The debt settlement is subject to all necessary regulatory approvals, including acceptance from the TSX-V. All securities issued in connection with the debt settlement will be subject to a four-month hold period from the closing date under applicable Canadian securities laws, in addition to such other restrictions as may apply under applicable securities laws of jurisdictions outside of Canada.

About Carlin Gold Corp.

Carlin controls two 100-per-cent-owned gold exploration properties in Nevada, the Cortez Summit property and the Willow property, both containing Carlin-style gold targets.
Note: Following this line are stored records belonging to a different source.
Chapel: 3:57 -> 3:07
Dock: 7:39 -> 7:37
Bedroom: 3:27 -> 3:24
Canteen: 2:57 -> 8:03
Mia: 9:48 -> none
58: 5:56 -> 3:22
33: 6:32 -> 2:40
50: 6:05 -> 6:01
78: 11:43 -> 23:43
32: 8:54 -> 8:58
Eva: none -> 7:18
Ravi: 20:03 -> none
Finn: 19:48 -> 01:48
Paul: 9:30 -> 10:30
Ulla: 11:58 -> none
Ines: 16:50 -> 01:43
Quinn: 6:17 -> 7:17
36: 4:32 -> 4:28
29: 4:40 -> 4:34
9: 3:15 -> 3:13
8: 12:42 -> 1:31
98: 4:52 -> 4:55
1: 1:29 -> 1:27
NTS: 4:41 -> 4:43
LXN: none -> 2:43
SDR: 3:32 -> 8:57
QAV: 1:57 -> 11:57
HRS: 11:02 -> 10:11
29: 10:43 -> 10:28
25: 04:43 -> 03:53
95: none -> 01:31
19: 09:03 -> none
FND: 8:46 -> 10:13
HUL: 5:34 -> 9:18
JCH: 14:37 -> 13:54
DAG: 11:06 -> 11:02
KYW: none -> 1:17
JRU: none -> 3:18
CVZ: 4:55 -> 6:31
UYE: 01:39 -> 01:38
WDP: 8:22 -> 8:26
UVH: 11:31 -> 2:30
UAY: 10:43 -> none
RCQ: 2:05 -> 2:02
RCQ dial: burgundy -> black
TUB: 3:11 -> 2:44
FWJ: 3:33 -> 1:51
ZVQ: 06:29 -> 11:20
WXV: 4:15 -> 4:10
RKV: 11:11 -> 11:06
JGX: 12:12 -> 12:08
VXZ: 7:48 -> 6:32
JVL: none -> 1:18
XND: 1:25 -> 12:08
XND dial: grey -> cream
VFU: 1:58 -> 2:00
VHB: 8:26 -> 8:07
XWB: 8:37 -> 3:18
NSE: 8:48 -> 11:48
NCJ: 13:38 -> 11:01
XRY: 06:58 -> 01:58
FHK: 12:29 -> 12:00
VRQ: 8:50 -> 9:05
Cortez Summit lies about one kilometre northeast of the north end of Nevada Gold Mines' Goldrush deposit and east of Barrick Gold Corp.'s Fourmile resource. The Goldrush deposit, currently under development, has a reported underground mineral resource with 6.6 million ounces grading 7.8 grams per tonne indicated and 1.2 million oz grading 7.6. g/t Au inferred, for an attributable (61.5 per cent) total of 7.8 million oz (Barrick 2019 annual report) of the overall NGM resource of 12.7 million oz. The Fourmile resource, owned by Barrick and located directly north of Goldrush and west of Cortez Summit, has an indicated and inferred resource containing 2.55 million oz Au grading 10.6 g/t Au (Barrick 2021 annual report). NGM has completed a stand-alone underground feasibility study for the Goldrush deposit (Barrick third quarter 2021 report). An environmental impact statement has been completed, and a record of decision is expected in the second half of 2023 (Barrick first quarter 2023 management's discussion and analysis).

The Willow property is an early-stage project in Elko county north of the town of Wells, Nev. Willow is located within a potential new gold belt that contains the Long Canyon mine being operated by NGM.